DIRECTIVE: Copy the listing below exactly. Pictures stay out of it.

TASK MATERIAL:

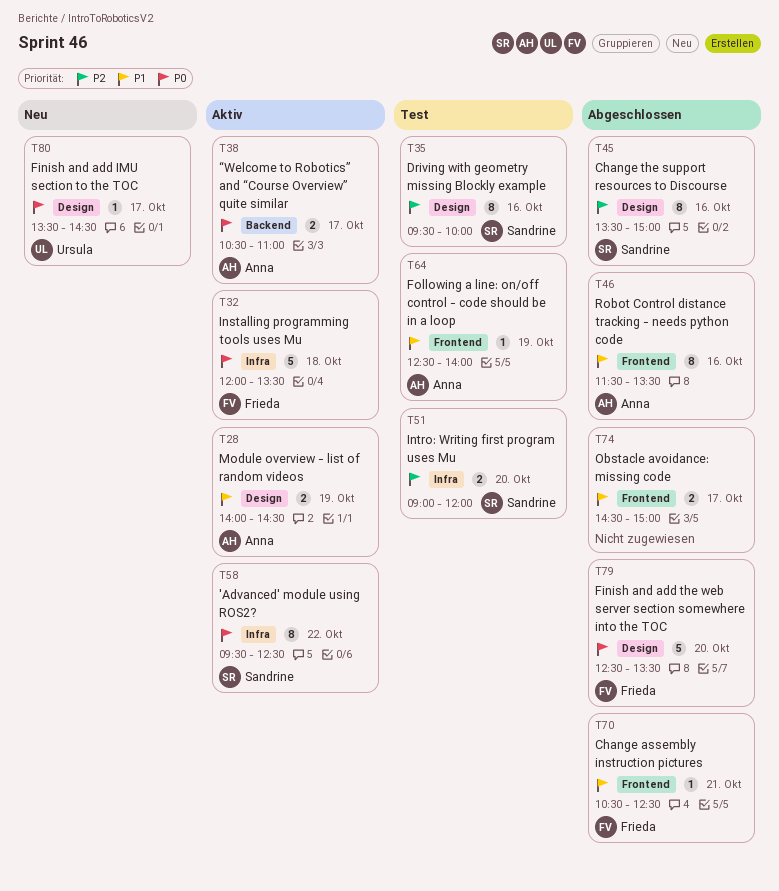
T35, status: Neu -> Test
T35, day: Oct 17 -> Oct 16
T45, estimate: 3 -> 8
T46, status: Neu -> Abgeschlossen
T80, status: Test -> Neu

SOLUTION TO THE PROBLEM:
T35, status: Neu -> Test
T35, day: Oct 17 -> Oct 16
T45, estimate: 3 -> 8
T46, status: Neu -> Abgeschlossen
T80, status: Test -> Neu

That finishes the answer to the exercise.